5.7 A common theme that emerged from the feedback provided by these respondents was that the advice note's reference to the risk of MCM cladding could be further simplified, clarified and/or improved to avoid confusion and to aid greater understanding for the intended audience (e.g. by reducing the use of "jargon" in sections relating to fire performance, by ensuring clear and full definitions of terms used, by annexing the technical detail with clear and simplified messaging in the main body of the document).

5.8 Another common theme related specifically to reference to different categories and terms used within the Draft SAN (e.g. "Category 1, 2 or 3 MCM", "limited combustibility", "extensively clad"). Much of the feedback noted that the language used could cause confusion for the reader. Note: Category 1, 2, 3 are taken directly from the UK Government's BS8414 fire tests and the results were published on its website using this system.

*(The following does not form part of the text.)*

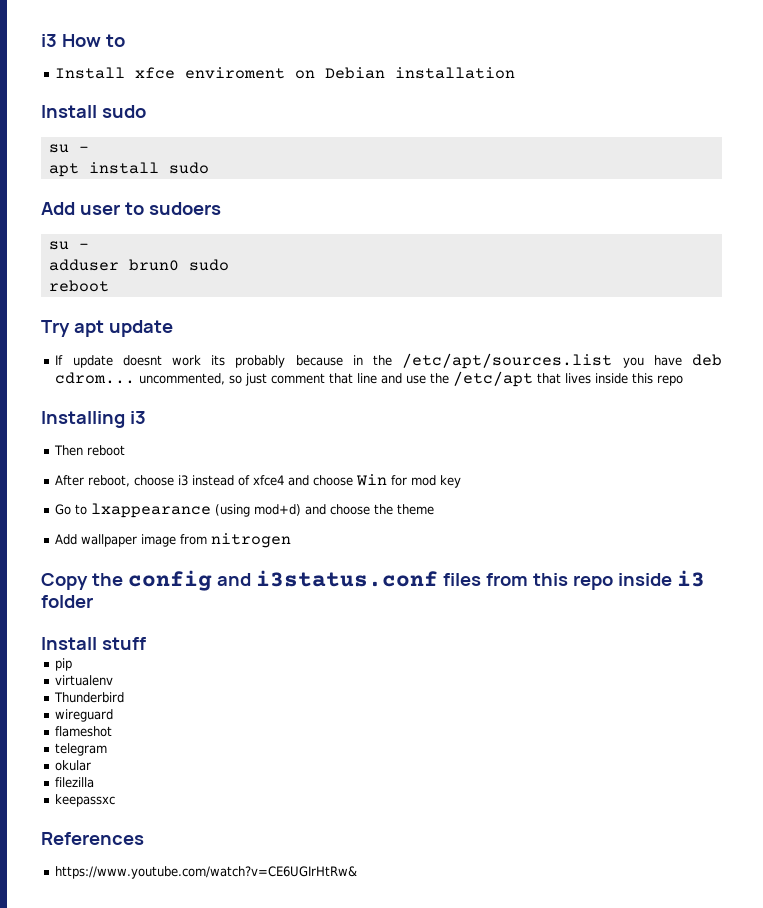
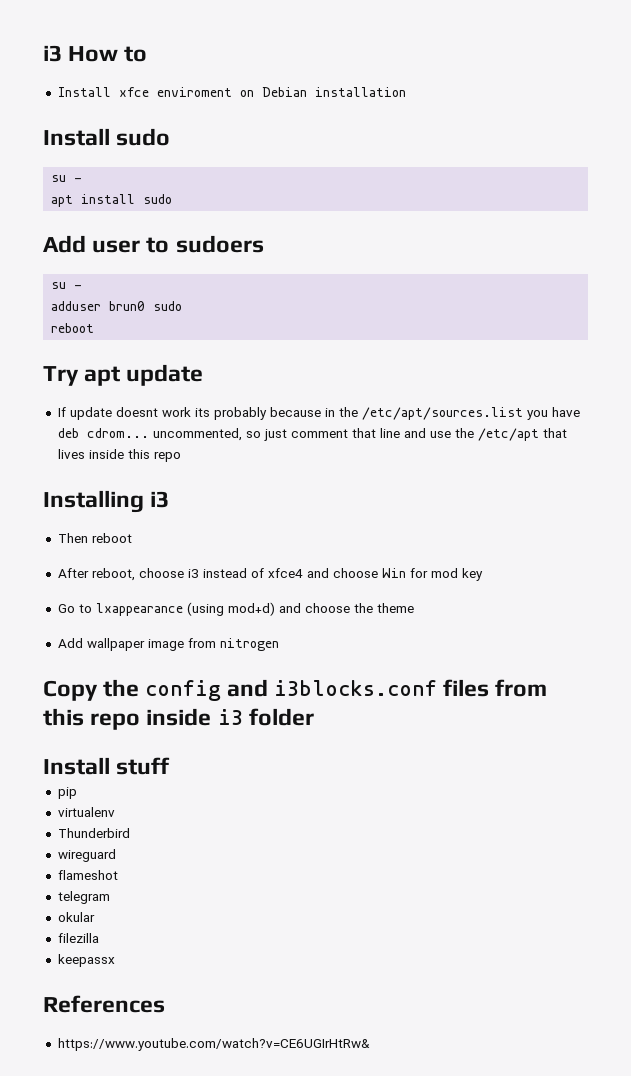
[255,570,438,587] i3status.conf -> [273,680,437,696] i3blocks.conf
[55,794,116,807] keepassxc -> [57,954,115,967] keepassx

5.9 The following respondent quotes are, however, reflective of the points made.

"….the introduction of Category 1, 2 or 3 MCM referenced throughout the advice note…risks creating further confusion. Construction products for sale in the UK are not categorised or labelled in this way. It also does not align with the way that building regulations in Scotland or the latest Technical Handbooks are written. Presenting categories in this way risks exacerbating the confusion which was created through referring to both the British and European reaction to fire classifications…. as such, classifications should align with European Reaction to Fire system only….Not only would this align with the latest technical handbooks but the European standard is a far more technically robust way of assessing and categorising the reaction to fire performance of products".

Rockwool Ltd

"One of the panels is described as "limited combustibility". As this term does not exist in Scotland, it would be helpful to the reader to explain what this term means in a Scottish context with reference to the European Classifications. The use of the term "extensively clad" should be defined clearly and with an evidence base".


5.10 While there was some acknowledgment across the feedback that the advice note clearly describes the different types of MCM cladding and that fire performance varies, there was feedback that it did not go far enough in terms of:

  • Clearly explaining the risk of MCMs more generally i.e. "what about their build-up and construction makes them particularly dangerous" (ARUP);
  • Describing the greater risk from a fire safety perspective associated with the shaping/cutting of MCMs on site (ARUP); and
  • Giving due consideration of the "time available to evacuate" (Ravelston Terrace Cladding Working Group).